JOGGING EASILY AFTER HER THROUGH the rain, Max glanced occasionally at the find app on his phone. Even though the noise Sansborough made was easy to follow—and to a lessening degree, the blood—it never hurt to be extrasure. Passing a tangle of bushes, he frowned when he saw that the dot indicated that Sansborough wasn’t straight ahead as the blood track indicated but instead she was to his left.

Somehow he was passing her.

He stopped and aimed toward a tangle of bushes. Was she hiding behind them? But he didn’t see any blood leading in that direction.

Wary, he took a step closer.

Another step. He tightened his finger on the trigger. Then he saw the phone on the ground. Dammit, she’d figured out what he was doing and thrown it away. Now he had only her blood and the sounds of her running to tell him where she was. But he no longer heard her running.

Had she collapsed from loss of blood and the shock of having been shot?

He returned to the trail she’d left and followed at a cautious walk. As water dripped off the brim of his baseball cap, he scanned the trees on each side. He passed a tall boulder and checked behind it. The rain had finally washed away the blood, but her footprints were more obvious, collecting water.

He moved faster.

He came to the stream and saw where she’d slid down to it. When she’d struggled up the opposite side, she’d made deep furrows in the mud. He stepped over a fallen log, eased down the slippery bank, started across the stream, feeling how cold the water was, and suddenly gasped from a blow to his back that hurtled him into the water.

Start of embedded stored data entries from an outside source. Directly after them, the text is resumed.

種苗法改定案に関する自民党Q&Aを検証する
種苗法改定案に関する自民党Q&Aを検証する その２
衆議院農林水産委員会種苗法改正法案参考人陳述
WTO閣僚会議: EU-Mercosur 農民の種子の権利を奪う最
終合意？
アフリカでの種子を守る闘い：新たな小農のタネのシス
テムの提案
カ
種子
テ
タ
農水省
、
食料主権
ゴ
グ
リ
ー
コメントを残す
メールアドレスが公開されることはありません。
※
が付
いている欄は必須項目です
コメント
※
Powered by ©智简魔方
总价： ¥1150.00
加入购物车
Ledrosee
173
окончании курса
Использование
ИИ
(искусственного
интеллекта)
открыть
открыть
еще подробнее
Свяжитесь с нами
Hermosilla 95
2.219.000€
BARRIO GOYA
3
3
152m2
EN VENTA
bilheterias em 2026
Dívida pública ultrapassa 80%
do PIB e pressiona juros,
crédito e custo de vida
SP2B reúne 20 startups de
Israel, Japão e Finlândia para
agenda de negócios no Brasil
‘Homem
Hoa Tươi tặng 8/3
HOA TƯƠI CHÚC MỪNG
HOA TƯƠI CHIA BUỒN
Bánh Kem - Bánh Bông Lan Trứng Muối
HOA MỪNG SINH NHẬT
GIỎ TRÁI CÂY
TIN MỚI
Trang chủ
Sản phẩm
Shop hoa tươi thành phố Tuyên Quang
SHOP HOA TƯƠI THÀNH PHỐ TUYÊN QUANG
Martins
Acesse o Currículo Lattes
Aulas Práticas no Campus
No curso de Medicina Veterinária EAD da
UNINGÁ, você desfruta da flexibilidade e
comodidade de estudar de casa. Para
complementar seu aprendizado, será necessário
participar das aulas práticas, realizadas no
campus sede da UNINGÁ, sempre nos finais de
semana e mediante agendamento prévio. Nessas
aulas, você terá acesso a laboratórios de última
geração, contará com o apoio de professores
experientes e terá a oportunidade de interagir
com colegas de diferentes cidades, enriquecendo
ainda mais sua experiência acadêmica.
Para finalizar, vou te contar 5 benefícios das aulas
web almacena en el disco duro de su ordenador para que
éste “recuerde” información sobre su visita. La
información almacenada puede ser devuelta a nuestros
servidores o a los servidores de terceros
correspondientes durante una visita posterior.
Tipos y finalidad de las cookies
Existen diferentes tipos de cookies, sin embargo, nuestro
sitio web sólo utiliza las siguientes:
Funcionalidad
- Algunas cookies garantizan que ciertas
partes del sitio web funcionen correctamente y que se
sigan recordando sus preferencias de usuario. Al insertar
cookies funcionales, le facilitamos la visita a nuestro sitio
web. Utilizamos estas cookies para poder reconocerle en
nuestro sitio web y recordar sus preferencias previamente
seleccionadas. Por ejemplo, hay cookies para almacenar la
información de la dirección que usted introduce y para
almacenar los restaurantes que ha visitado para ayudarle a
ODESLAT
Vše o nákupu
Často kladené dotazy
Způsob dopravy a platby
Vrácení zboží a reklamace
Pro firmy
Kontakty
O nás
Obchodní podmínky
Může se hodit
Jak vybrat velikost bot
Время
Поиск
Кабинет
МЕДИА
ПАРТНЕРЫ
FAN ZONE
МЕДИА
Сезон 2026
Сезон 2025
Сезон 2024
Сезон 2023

LIZ LUNGED FROM THE HOLLOW she’d scooped from the mud under the log.

A few minutes earlier, she’d crossed the stream and entered the trees on the opposite side. There she found a dead branch that fit into the hollow grip of the knife. Then she circled back to the stream, walked through the water, and crawled under the log.

As Max descended past her, aiming toward the trees on the opposite bank, she had thrust with the rigged spear. Adding her weight to it, she pushed with all her remaining strength and plunged the blade deeper into him.

He groaned and fell facedown into the stream.

Her hands had shook. Her lungs felt starved for oxygen.

Springing toward him, she shoved the spear even deeper into his back. He raised his face from the water and struggled. Using her uninjured arm, she grabbed a rock from the stream and struck it against the back of his head. He slumped, his face partially out of the water. She struck his head again, feeling the softness of blood under his hair.

She struck a third time.

A fourth.

She heard his skull crack.

She hit him again and again.

The rock went deeper into bone.

Shrieking, she straddled his back and pressed his face into the water, holding it under until long after his death shudder had stopped.

She needed all her strength to stand and stagger backward. When she slumped on the muddy bank, she kept her grip on the rock in case she needed to use it again.

She couldn’t stop shaking.

Finally, she decided to head back to the lodge and stop her bleeding. She placed a foot on his back and tugged the spear free. The effort of using her wounded arm made her groan. Max had dropped his pistol. She picked it up. As the rain fell, the forest again seemed enshrouded by mist, but she knew that the haze was really the consequence of blood loss.

She gave Max a fierce kick just to make sure he was dead.

Then she climbed the bank and followed her trail of blood.